• [Task requirements]
Express every text line in the data below as a JSON list of strings, one string per line, with blank lines skipped. Leave the picture markers out of the list.

*** Block opens ***

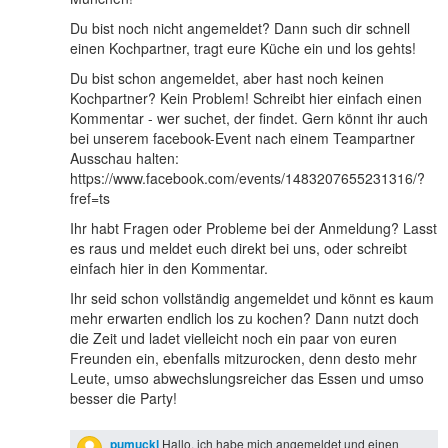
Du bist noch nicht angemeldet? Dann such dir schnell
einen Kochpartner, tragt eure Küche ein und los gehts!
Du bist schon angemeldet, aber hast noch keinen
Kochpartner? Kein Problem! Schreibt hier einfach einen
Kommentar - wer suchet, der findet. Gern könnt ihr auch
bei unserem facebook-Event nach einem Teampartner
Ausschau halten:
https://www.facebook.com/events/1483207655231316/?
fref=ts
Ihr habt Fragen oder Probleme bei der Anmeldung? Lasst
es raus und meldet euch direkt bei uns, oder schreibt
einfach hier in den Kommentar.
Ihr seid schon vollständig angemeldet und könnt es kaum
mehr erwarten endlich los zu kochen? Dann nutzt doch
die Zeit und ladet vielleicht noch ein paar von euren
Freunden ein, ebenfalls mitzurocken, denn desto mehr
Leute, umso abwechslungsreicher das Essen und umso
besser die Party!
pumuckl
Hallo, ich habe mich angemeldet und einen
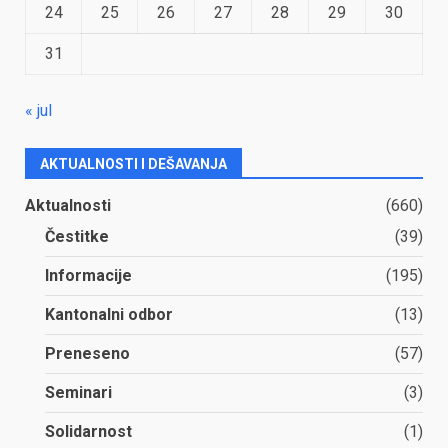
24
25
26
27
28
29
30
31
« jul
AKTUALNOSTI I DEŠAVANJA
Aktualnosti
(660)
Čestitke
(39)
Informacije
(195)
Kantonalni odbor
(13)
Preneseno
(57)
Seminari
(3)
Solidarnost
(1)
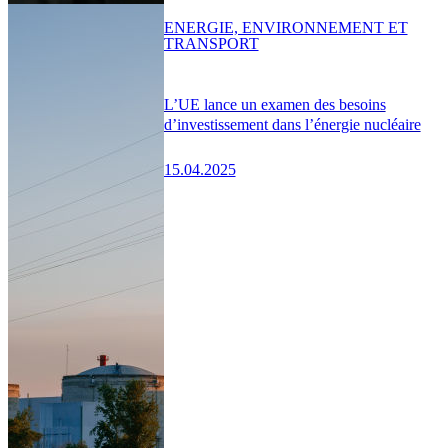
ENERGIE, ENVIRONNEMENT ET
TRANSPORT
L’UE lance un examen des besoins
d’investissement dans l’énergie nucléaire
15.04.2025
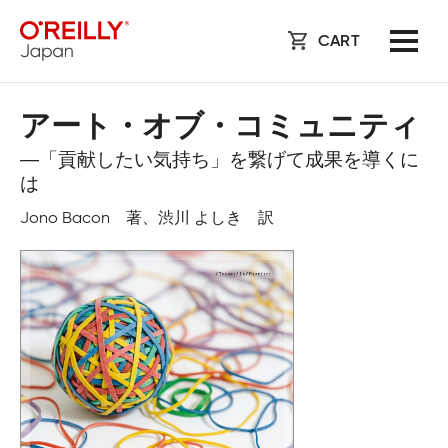
CART
アート・オブ・コミュニティ
―「貢献したい気持ち」を繋げて成果を導くに
は
Jono Bacon 著、渋川 よしき 訳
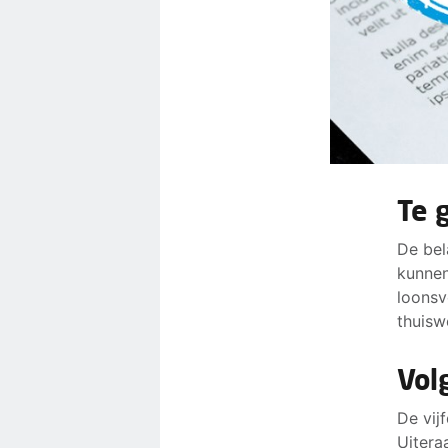
Te 
De bel
kunnen
loonsv
thuisw
Vol
De vij
Uitera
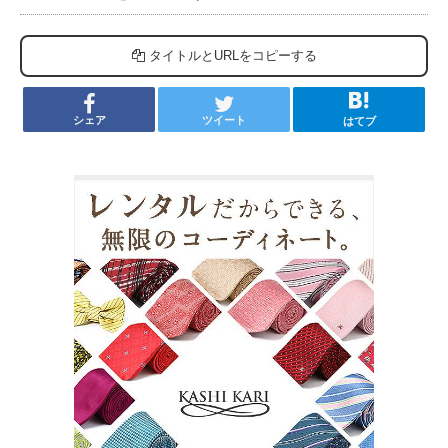
タイトルとURLをコピーする
シェア
ツイート
はてブ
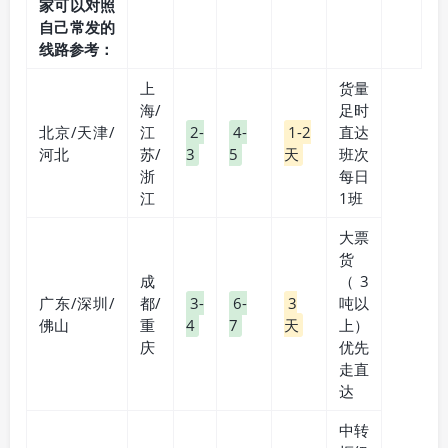
家可以对照
自己常发的
线路参考：
上
货量
海/
足时
北京/天津/
江
2-
4-
1-2
直达
河北
苏/
3
5
天
班次
浙
每日
江
1班
大票
货
成
（3
广东/深圳/
都/
3-
6-
3
吨以
佛山
重
4
7
天
上）
庆
优先
走直
达
中转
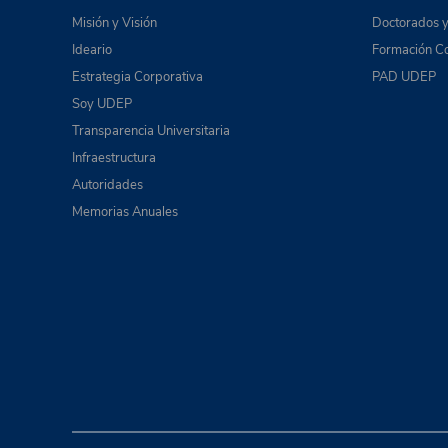
Misión y Visión
Doctorados y
Ideario
Formación Co
Estrategia Corporativa
PAD UDEP
Soy UDEP
Transparencia Universitaria
Infraestructura
Autoridades
Memorias Anuales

*** Block closes ***

• [Written answer]
[
  "Du bist noch nicht angemeldet? Dann such dir schnell",
  "einen Kochpartner, tragt eure Küche ein und los gehts!",
  "Du bist schon angemeldet, aber hast noch keinen",
  "Kochpartner? Kein Problem! Schreibt hier einfach einen",
  "Kommentar - wer suchet, der findet. Gern könnt ihr auch",
  "bei unserem facebook-Event nach einem Teampartner",
  "Ausschau halten:",
  "https://www.facebook.com/events/1483207655231316/?",
  "fref=ts",
  "Ihr habt Fragen oder Probleme bei der Anmeldung? Lasst",
  "es raus und meldet euch direkt bei uns, oder schreibt",
  "einfach hier in den Kommentar.",
  "Ihr seid schon vollständig angemeldet und könnt es kaum",
  "mehr erwarten endlich los zu kochen? Dann nutzt doch",
  "die Zeit und ladet vielleicht noch ein paar von euren",
  "Freunden ein, ebenfalls mitzurocken, denn desto mehr",
  "Leute, umso abwechslungsreicher das Essen und umso",
  "besser die Party!",
  "pumuckl",
  "Hallo, ich habe mich angemeldet und einen",
  "24",
  "25",
  "26",
  "27",
  "28",
  "29",
  "30",
  "31",
  "« jul",
  "AKTUALNOSTI I DEŠAVANJA",
  "Aktualnosti",
  "(660)",
  "Čestitke",
  "(39)",
  "Informacije",
  "(195)",
  "Kantonalni odbor",
  "(13)",
  "Preneseno",
  "(57)",
  "Seminari",
  "(3)",
  "Solidarnost",
  "(1)",
  "ENERGIE, ENVIRONNEMENT ET",
  "TRANSPORT",
  "L’UE lance un examen des besoins",
  "d’investissement dans l’énergie nucléaire",
  "15.04.2025",
  "CART",
  "アート・オブ・コミュニティ",
  "―「貢献したい気持ち」を繋げて成果を導くに",
  "は",
  "Jono Bacon 著、渋川 よしき 訳",
  "Te ",
  "De bel",
  "kunnen",
  "loonsv",
  "thuisw",
  "Vol",
  "De vij",
  "Uitera",
  "タイトルとURLをコピーする",
  "シェア",
  "ツイート",
  "はてブ",
  "家可以对照",
  "自己常发的",
  "线路参考：",
  "上",
  "货量",
  "海/",
  "足时",
  "北京/天津/",
  "江",
  "2-",
  "4-",
  "1-2",
  "直达",
  "河北",
  "苏/",
  "3",
  "5",
  "天",
  "班次",
  "浙",
  "每日",
  "江",
  "1班",
  "大票",
  "货",
  "成",
  "（3",
  "广东/深圳/",
  "都/",
  "3-",
  "6-",
  "3",
  "吨以",
  "佛山",
  "重",
  "4",
  "7",
  "天",
  "上）",
  "庆",
  "优先",
  "走直",
  "达",
  "中转",
  "Misión y Visión",
  "Doctorados y",
  "Ideario",
  "Formación Co",
  "Estrategia Corporativa",
  "PAD UDEP",
  "Soy UDEP",
  "Transparencia Universitaria",
  "Infraestructura",
  "Autoridades",
  "Memorias Anuales"
]